Taking them in reverse order, each has much to commend it. The last is a self-evidently needed reform. Pension income is pension income: Why should the tax man treat it differently because of its source? What possible rationale can there be for the tax collector's treating private pensions differently from those of government retirees? Indeed, it is a wonder no taxpayer has challenged this manifest inequity in court, as it almost certainly wouldn't withstand judicial scrutiny.

Individual income taxpayers got socked hard by Mel Carnahan's $310 million increase back in 1993, his first year in office. Kelly's 10 percent credit would mean that an individual taxpayer who had computed his tax liability at $1,000 would then credit his account by $100 before sending the state $900. For private-sector retirees, this would be in addition to the above-mentioned tax cut.

Finally, the elimination of the sales tax on food. Missouri is today among only 19 states that tax sales of food. We shouldn't. House Republicans have pushed this for the last three years, and a bill to do it passed the House before dying in the Senate on the last day, when majority Democrats didn't see fit to take it up for floor consideration. Carnahan says he wants to do this, also, but seems to lack any plan worthy of the name.

Not so with Kelly.
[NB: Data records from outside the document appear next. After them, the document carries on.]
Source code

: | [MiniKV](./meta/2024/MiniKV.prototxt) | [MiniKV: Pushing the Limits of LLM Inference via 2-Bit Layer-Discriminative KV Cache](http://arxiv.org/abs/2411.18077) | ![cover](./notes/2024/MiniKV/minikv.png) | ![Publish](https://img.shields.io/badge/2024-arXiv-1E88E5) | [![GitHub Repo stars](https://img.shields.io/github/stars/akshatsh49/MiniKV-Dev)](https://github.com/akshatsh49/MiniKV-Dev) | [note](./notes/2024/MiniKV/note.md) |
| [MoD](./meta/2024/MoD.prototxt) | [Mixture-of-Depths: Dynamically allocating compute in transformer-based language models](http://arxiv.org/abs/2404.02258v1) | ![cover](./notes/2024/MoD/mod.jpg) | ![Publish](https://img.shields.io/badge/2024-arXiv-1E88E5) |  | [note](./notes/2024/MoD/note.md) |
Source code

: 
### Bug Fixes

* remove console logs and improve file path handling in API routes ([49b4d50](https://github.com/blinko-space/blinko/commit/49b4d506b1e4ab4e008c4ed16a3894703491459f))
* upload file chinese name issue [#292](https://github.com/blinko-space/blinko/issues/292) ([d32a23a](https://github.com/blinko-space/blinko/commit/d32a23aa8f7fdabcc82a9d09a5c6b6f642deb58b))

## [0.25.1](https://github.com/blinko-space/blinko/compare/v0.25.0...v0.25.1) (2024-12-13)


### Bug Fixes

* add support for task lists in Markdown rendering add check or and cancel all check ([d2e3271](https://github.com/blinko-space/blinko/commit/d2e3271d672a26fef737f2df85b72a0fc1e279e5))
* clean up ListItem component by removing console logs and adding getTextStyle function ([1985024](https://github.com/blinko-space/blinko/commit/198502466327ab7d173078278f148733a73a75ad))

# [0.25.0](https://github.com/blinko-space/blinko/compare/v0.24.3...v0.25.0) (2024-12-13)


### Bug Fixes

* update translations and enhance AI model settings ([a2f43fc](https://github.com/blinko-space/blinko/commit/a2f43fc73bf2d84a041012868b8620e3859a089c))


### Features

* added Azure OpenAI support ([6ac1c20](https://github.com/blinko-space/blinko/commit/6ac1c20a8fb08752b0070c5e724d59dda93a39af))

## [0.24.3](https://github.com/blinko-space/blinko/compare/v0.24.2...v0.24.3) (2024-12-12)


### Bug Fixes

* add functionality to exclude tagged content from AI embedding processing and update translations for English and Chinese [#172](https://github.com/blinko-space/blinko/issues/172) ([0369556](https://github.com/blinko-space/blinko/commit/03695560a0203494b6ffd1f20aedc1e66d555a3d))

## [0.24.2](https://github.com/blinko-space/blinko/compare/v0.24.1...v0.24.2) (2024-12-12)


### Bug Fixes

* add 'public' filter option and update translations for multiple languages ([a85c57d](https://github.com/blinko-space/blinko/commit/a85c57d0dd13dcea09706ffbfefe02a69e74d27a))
She has a detailed, three-part plan she would match with a two-year spending freeze and implementation of recommendations for better management she has spent the last 12 years making as auditor. State spending has exploded under Carnahan, rising at nearly $1 billion each year. Hardworking, overtaxed Missourians, socked repeatedly by Carnahan and majority Democrats who have controlled the General Assembly for more than 40 years, are likely to look at the Kelly plan and ask themselves, "What's not to like?"